An estimated 19% of the species' North American breeding range lies within the Boreal Forest.



Named after the English naturalist William Swainson (1789-1855), this species is highly gregarious, often migrating in great soaring flocks of thousands of birds. Its migrations are longer than those of other species; most individuals go all the way to Argentina to spend the winter, making a round trip of as much as 17,000 miles (27,000 kilometers). On its breeding grounds on the Great Plains, this hawk preys mainly on rodents and huge numbers of grasshoppers.


18-22" (46-56 cm). W. 4' 1" (1.2 m). A large hawk, uniform brown above, white below with warm-brown breast; tail dark brown and indistinctly banded. Longer, more pointed wings than Red-tailed Hawk.
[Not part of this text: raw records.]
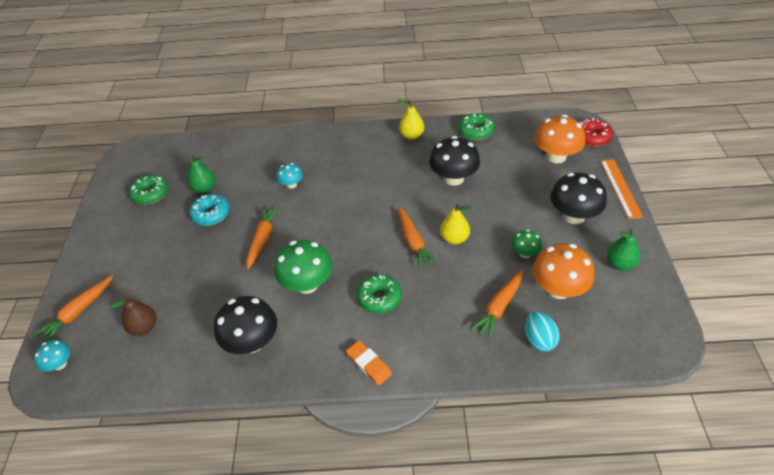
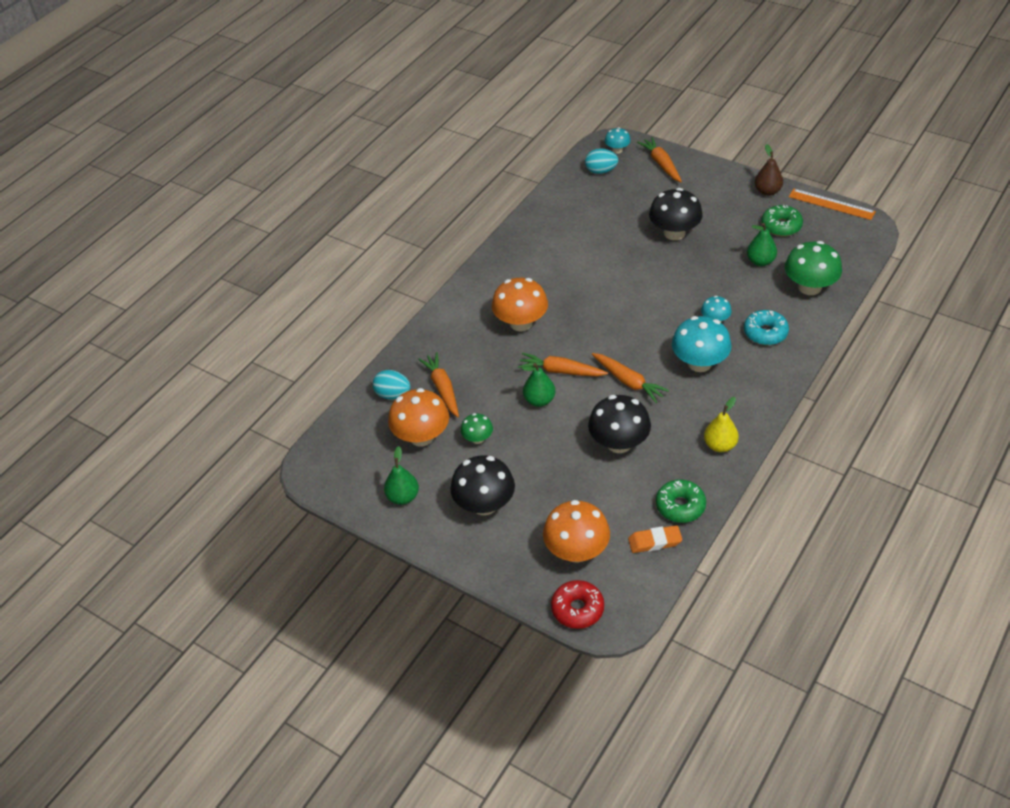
camera: 125 degrees right, 0 degrees up
brown pear [109,296,157,336] -> brown pear moved to [755,144,783,196]
turquoise donut [189,194,230,226] -> turquoise donut moved to [744,310,789,345]
black mushroom [214,296,277,354] -> black mushroom moved to [649,188,703,240]
orange carrot [246,206,280,269] -> orange carrot moved to [592,353,669,403]
green mushroom [274,240,332,294] -> green mushroom moved to [785,241,842,295]
orange eraser [346,340,392,385] -> orange eraser moved to [628,525,682,553]
green donut [357,274,402,314] -> orange mushroom [492,278,548,332]
yellow pear [440,204,471,245] -> green pear [522,363,555,407]
orange ruler [601,159,643,219] -> orange ruler moved to [789,189,876,220]
none -> turquoise egg [585,148,618,174]
none -> turquoise mushroom [672,316,732,372]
Young bird similar to immature Red-tail, but tends to have darker markings on the breast, whereas young Red-tails are more heavily marked on flanks and belly. A rare all-dark form also occurs. Soars with wings held in shallow V.


Long, plaintive, whistled kreee.


2-4 white eggs, unmarked or lightly spotted with brown or black, in a large nest of sticks, often placed conspicuously in an isolated tree.


Open plains, grasslands, and prairies.


The fall migration of this species is a spectacular phenomenon, as virtually all of the world's population of Swainson's Hawks funnels through Central America within a few days. Until very recently, these hawks were thought to disperse across the whole of South America, and no one really knew where or how they spent the northern winter. Not until 1995 did biologists discover the relatively small area in the pampas of Argentina where these hawks spend the winter feeding almost exclusively on grasshoppers. While studying a population of Swainson's Hawks in eastern Oregon, biologists noticed that there were years in which as many as 40 percent of the breeding birds were not returning in the spring. This led to the radio-tracking of a bird to the previously unknown wintering grounds in Argentina. What the biologists found there was shocking: The hawks were feeding on insects that had been treated with pesticides and were dying by the thousands. Conservationists appealed to the Argentines, who made several changes in their pest-control practices, which have reduced Swainson's Hawk mortality.

Breeds across much of western United States south to northern Mexico and Texas; locally in Alaska, Yukon, and Mackenzie. Winters chiefly in tropics, but small numbers winter in Florida.